### Text shown

It’s been five years since Canyon last updated their Ultimate series. For 2023, the performance road bike has received a handful of modern updates that follow in line with tech and design moves already made from many other big-name brands.

Aesthetically, Canyon fully integrated the routing for hydraulic lines through the one-piece handlebar. Frame shapes underwent a redesign with airfoil shaping used more prominently throughout. Notably, the seatpost is now D-shaped for improved compliance. Carbon layers have been added around the bottom bracket, top tube and seat tube junction for added stiffness.

At the launch the Canyon team was quick to bring up the phrase “perfect balance” as the theme for this fifth-generation Ultimate. He andthe design team were clear that there was no singular focus they desired to improve. Rather, the goal was to modernize the compliance, stiffness and aerodynamic characteristics without adding weight. In Canyon’s eyes, it was an update without any sort of compromise.

There are 11 models of the new Ultimate over three separate levels CFR (3), CF SLX (3) and SL (5). Colors are a specialty at Canyon, and in addition to our two-tone berry colorway (above), five other finishes are available.

Our SLX-level test bike is equipped with mid-depth DT Swiss carbon wheels and 12-speed Shimano Ultegra Di2. Canyon also offers Dura-Ace- and SRAM Red-level builds for the CFR and the SLX series while the entry-level models sport more price-conscious specs.

 

CAMP CANYON

Canyon invited us to Nice, France, to get a hands-on experience with the latest iteration of their flagship road bike, the Ultimate. As happy as I was to have been invited, I was fighting off a serious bout of jet lag after my expected 16-hour journey had instead become a 40-plus-hour adventure, an increasingly common occurrence for many returning to traveling this year.

######
### Stored data

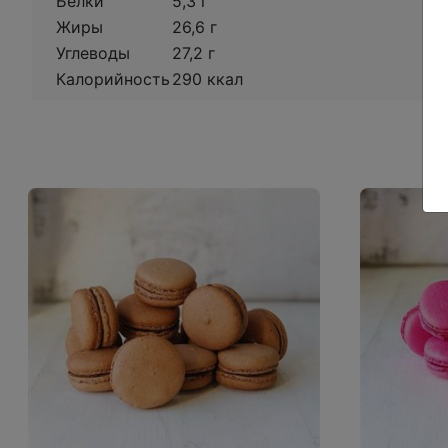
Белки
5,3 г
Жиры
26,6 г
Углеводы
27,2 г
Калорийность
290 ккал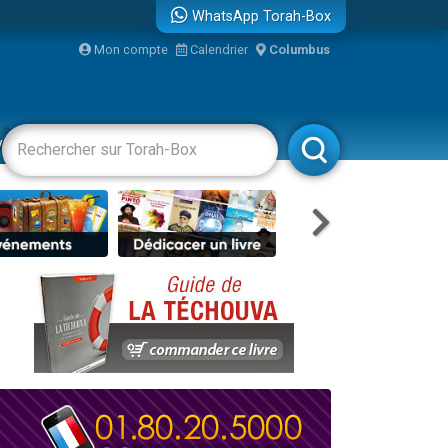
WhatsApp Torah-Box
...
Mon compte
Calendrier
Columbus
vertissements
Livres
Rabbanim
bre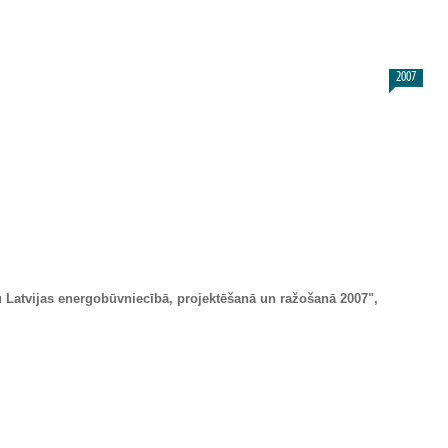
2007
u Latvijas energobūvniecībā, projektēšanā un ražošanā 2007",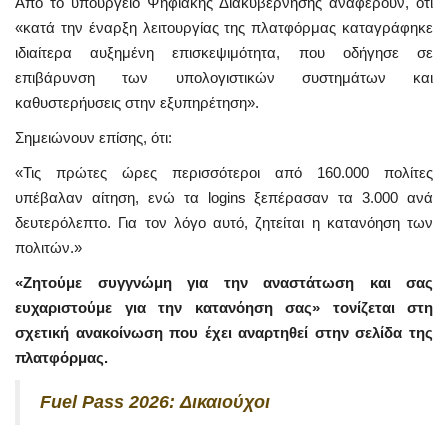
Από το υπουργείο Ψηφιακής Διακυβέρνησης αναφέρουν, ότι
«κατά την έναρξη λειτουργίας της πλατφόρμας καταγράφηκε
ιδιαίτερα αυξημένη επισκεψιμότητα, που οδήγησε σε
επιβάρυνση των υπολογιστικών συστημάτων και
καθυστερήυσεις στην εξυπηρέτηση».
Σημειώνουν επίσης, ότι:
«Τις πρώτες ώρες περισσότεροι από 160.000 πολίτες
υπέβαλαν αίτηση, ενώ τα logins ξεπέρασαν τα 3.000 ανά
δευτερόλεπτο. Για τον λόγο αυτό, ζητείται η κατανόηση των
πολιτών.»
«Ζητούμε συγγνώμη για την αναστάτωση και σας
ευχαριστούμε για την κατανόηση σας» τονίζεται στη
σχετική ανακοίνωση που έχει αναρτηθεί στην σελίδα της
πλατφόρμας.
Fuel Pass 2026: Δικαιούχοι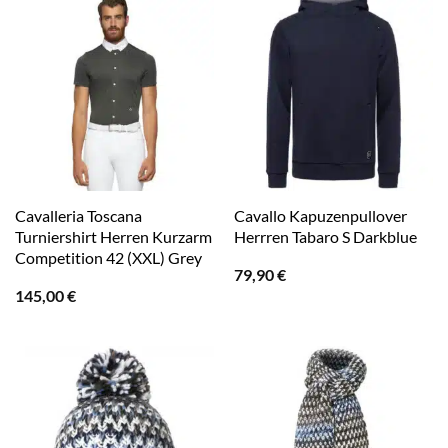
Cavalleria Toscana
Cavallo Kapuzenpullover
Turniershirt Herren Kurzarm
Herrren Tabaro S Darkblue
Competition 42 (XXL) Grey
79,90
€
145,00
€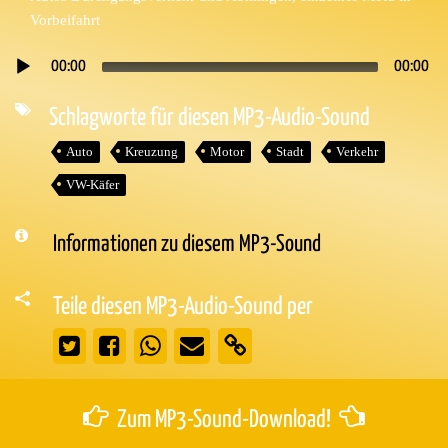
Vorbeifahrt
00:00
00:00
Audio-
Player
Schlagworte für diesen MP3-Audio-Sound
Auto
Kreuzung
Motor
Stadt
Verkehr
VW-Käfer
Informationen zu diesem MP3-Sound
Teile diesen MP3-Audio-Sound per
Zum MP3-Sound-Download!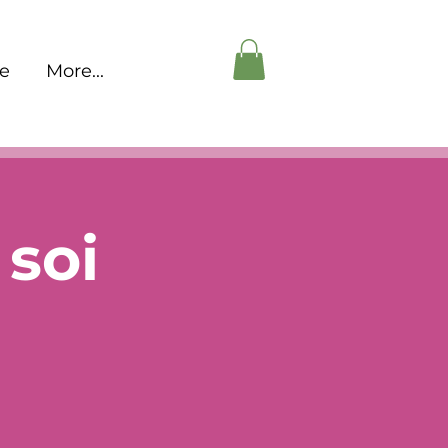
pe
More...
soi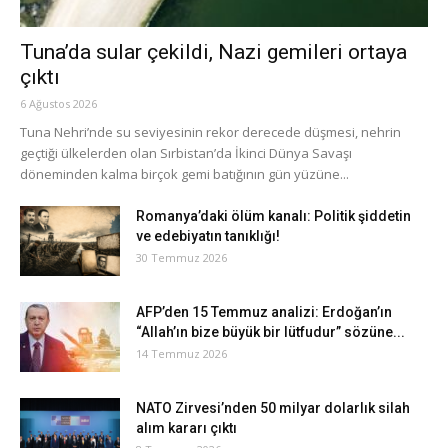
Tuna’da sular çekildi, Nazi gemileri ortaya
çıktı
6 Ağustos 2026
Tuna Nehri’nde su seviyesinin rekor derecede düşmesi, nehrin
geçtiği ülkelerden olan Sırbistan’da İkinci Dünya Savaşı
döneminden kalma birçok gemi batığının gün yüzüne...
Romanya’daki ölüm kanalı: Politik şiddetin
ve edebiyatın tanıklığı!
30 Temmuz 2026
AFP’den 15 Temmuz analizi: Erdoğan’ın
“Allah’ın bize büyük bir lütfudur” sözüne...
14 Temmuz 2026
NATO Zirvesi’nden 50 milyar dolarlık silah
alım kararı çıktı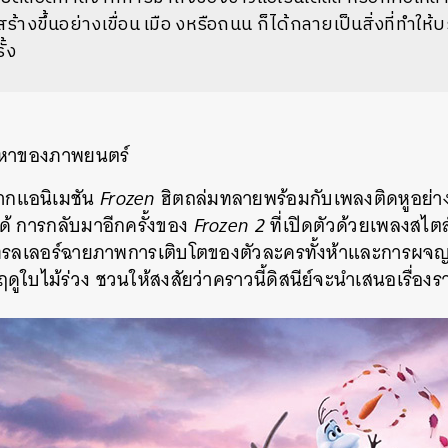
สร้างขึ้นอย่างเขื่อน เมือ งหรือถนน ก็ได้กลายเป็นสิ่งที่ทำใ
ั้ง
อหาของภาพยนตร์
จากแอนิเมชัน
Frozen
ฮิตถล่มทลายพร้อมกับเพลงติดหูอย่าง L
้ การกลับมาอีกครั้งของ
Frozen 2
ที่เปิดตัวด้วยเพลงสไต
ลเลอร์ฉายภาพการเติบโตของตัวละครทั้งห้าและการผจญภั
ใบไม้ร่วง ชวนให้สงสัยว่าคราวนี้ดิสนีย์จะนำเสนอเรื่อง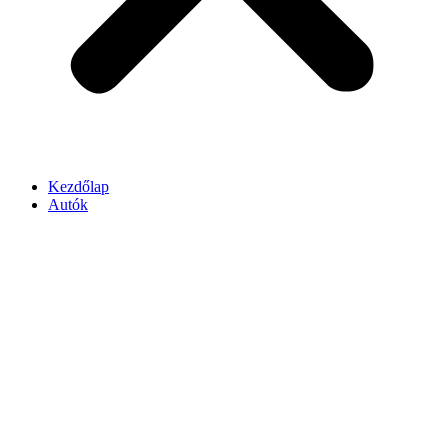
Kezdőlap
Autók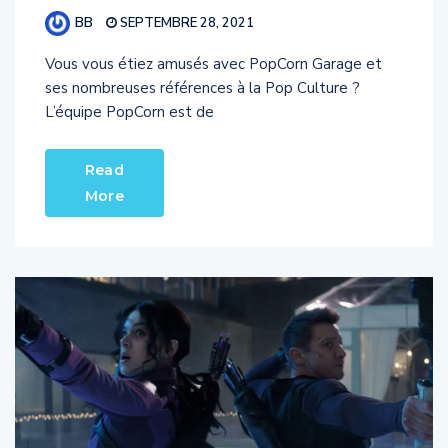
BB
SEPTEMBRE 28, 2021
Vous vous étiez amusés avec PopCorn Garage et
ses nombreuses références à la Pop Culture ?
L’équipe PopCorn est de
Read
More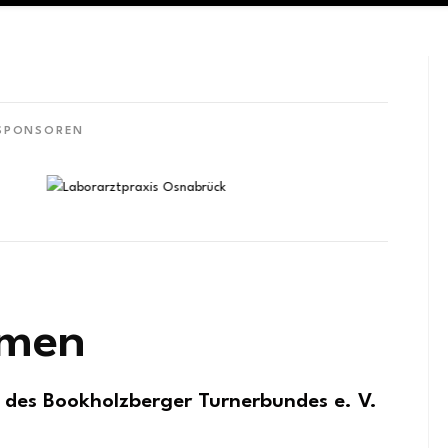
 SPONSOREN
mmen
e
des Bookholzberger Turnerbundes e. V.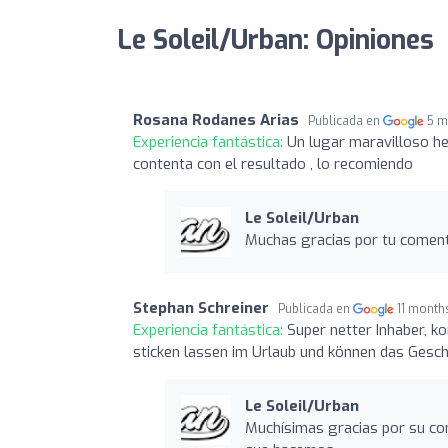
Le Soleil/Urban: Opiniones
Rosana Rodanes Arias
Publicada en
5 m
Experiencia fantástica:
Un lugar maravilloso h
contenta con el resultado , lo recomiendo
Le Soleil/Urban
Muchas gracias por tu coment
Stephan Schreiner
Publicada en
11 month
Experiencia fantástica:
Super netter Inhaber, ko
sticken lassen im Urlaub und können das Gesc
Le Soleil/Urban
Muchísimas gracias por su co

######
### Stored data

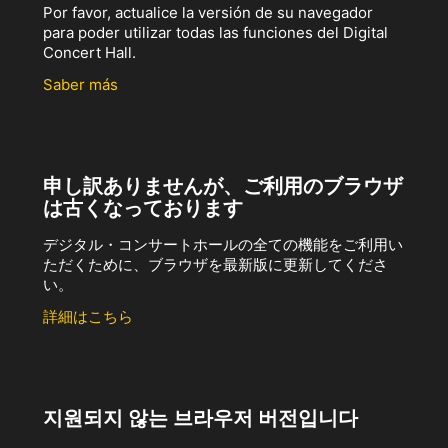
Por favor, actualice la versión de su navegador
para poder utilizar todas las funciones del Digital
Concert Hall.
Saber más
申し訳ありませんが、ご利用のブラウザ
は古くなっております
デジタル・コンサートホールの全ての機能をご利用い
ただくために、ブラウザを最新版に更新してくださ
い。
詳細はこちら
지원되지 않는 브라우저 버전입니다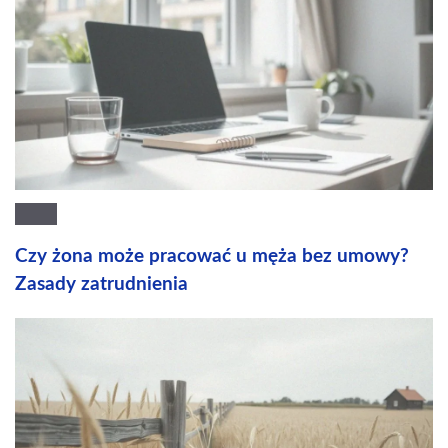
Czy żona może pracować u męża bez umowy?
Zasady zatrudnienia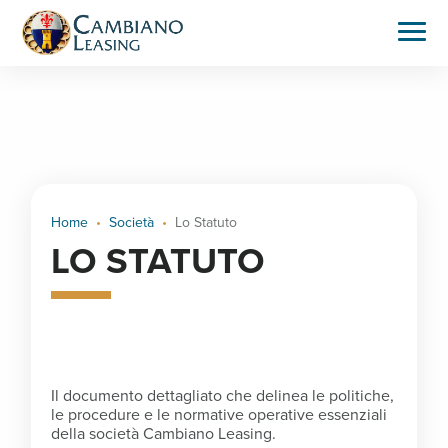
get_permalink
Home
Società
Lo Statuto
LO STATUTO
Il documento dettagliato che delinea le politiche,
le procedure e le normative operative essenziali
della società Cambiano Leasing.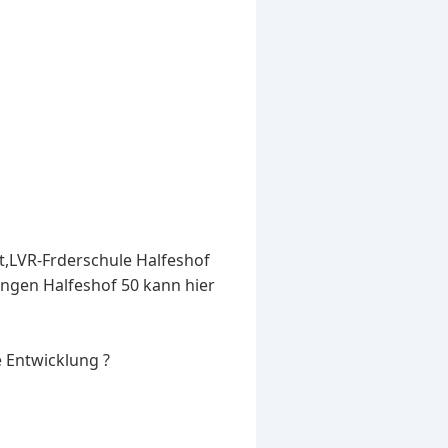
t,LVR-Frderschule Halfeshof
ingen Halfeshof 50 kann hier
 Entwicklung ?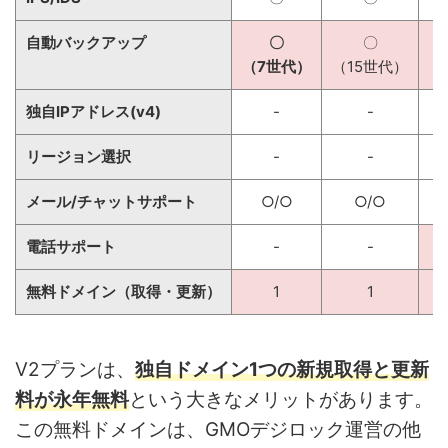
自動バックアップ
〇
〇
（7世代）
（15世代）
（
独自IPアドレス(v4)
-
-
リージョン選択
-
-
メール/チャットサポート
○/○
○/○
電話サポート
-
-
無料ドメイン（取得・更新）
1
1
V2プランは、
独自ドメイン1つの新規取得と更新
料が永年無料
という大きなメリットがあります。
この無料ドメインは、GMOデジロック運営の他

######

Written task:
Could you rewrite the part of the Canyon Ultimate text that opens with the words "Our SLX-level test" and closes with "more price-conscious specs.", putting "deep-section" in place of "mid-depth"?

Solution for this exercise:
Our SLX-level test bike is equipped with deep-section DT Swiss carbon wheels and 12-speed Shimano Ultegra Di2. Canyon also offers Dura-Ace- and SRAM Red-level builds for the CFR and the SLX series while the entry-level models sport more price-conscious specs.